This dissertation proposes a fundamentally different way of monitoring persistent storage. It introduces a monitoring platform based on the modern reality of software defined storage which enables the decoupling of policy from mechanism. The proposed platform is both agentless—meaning it operates external to and independent of the entities it monitors—and scalable—meaning it is designed to address many systems at once with a mixture of operating systems and applications. Concretely, this dissertation focuses on virtualized clouds, but the proposed monitoring platform generalizes to any form of persistent storage.
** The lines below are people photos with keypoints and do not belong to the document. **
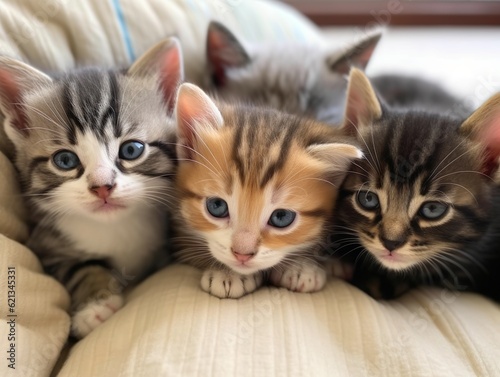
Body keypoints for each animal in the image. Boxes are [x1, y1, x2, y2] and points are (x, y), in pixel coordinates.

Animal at [0, 38, 184, 338]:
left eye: (131, 150)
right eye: (65, 160)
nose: (102, 187)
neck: (115, 227)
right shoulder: (48, 248)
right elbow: (81, 268)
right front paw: (93, 307)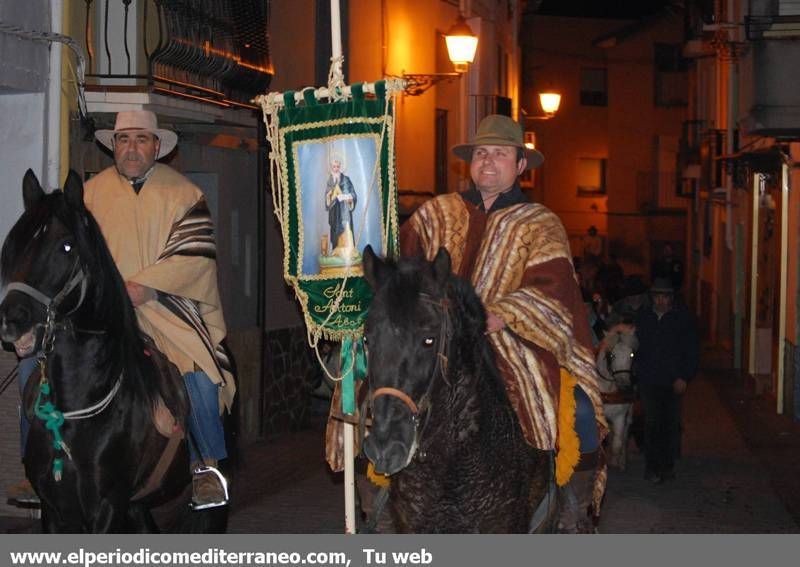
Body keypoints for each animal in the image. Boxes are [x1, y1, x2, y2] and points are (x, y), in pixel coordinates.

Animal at [596, 324, 640, 470]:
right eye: (611, 355)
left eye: (631, 354)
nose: (625, 387)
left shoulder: (620, 416)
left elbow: (617, 444)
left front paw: (616, 461)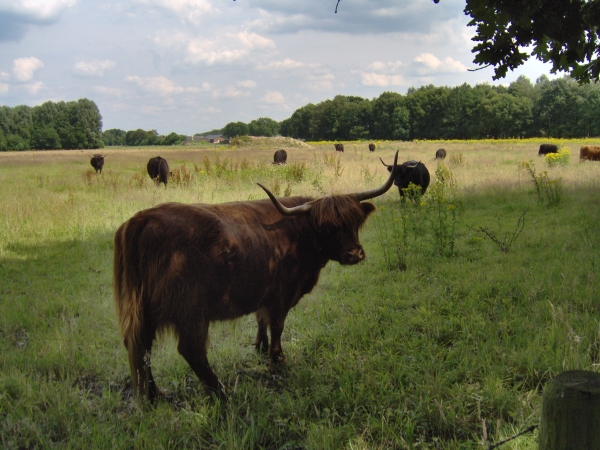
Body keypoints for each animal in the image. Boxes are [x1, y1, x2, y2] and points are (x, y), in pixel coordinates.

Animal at [115, 151, 400, 400]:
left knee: (140, 347)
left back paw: (155, 395)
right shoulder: (282, 294)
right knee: (190, 349)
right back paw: (220, 391)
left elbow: (261, 320)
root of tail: (142, 218)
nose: (354, 254)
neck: (300, 233)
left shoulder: (264, 292)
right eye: (327, 227)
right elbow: (277, 325)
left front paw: (261, 348)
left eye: (354, 221)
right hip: (190, 309)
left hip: (145, 311)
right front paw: (278, 359)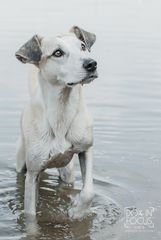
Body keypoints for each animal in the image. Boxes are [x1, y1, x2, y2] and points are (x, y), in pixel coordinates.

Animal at [15, 25, 97, 218]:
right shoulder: (33, 174)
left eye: (83, 46)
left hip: (68, 171)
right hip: (21, 162)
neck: (62, 110)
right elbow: (30, 214)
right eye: (57, 53)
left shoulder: (86, 148)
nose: (91, 64)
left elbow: (89, 191)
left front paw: (77, 210)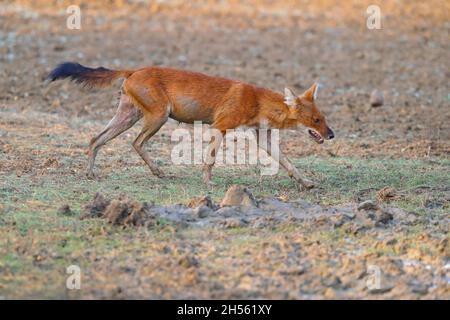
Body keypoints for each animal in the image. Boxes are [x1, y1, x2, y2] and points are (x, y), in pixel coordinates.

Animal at [48, 61, 334, 189]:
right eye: (316, 120)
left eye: (324, 118)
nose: (331, 134)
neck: (257, 101)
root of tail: (134, 70)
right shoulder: (220, 126)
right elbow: (210, 159)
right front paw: (207, 182)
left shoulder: (263, 137)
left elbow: (287, 162)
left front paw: (306, 182)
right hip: (159, 117)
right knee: (136, 142)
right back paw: (158, 172)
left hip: (129, 117)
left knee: (95, 139)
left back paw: (92, 174)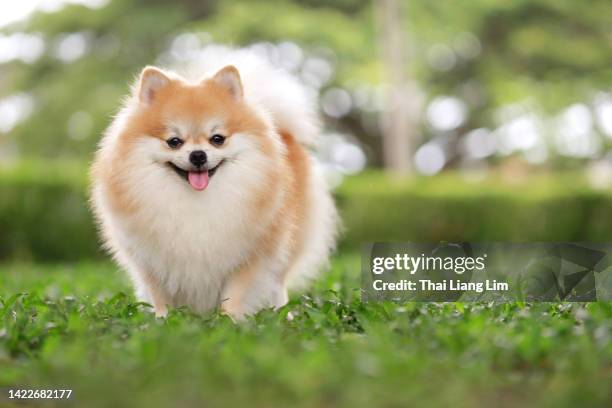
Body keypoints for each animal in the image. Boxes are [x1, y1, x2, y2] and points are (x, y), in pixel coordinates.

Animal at [91, 45, 338, 318]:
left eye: (217, 139)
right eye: (174, 141)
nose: (198, 155)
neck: (197, 203)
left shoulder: (249, 256)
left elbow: (236, 294)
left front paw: (229, 320)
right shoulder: (152, 261)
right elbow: (160, 297)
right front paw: (163, 320)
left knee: (277, 283)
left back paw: (284, 314)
The core mechanism this dissertation
introduces is called Distributed Streaming Virtual Machine Introspection
(DS-VMI), and it leverages two properties of modern clouds: virtualized servers
managed by hypervisors enabling efficient introspection, and file-level
duplication of data within cloud instances. We explore a new class of
agentless monitoring applications via three interfaces with two different
consistency models: cloud-inotify
(strong consistency), /cloud
(eventual
consistency), and /cloud-history
(strong consistency). cloud-inotify
is a
publish-subscribe interface to cloud-wide file-level updates and it supports
event-based monitoring applications. /cloud
is designed to support
batch-based and legacy monitoring applications by providing a file system
interface to cloud-wide file-level state. /cloud-history
is designed to support
efficient search and management of historic virtual disk state. It leverages
new fast-to-access archival storage systems, and achieves tractable indexing of
file-level history via whole-file deduplication using a novel application of an
incremental hashing construction.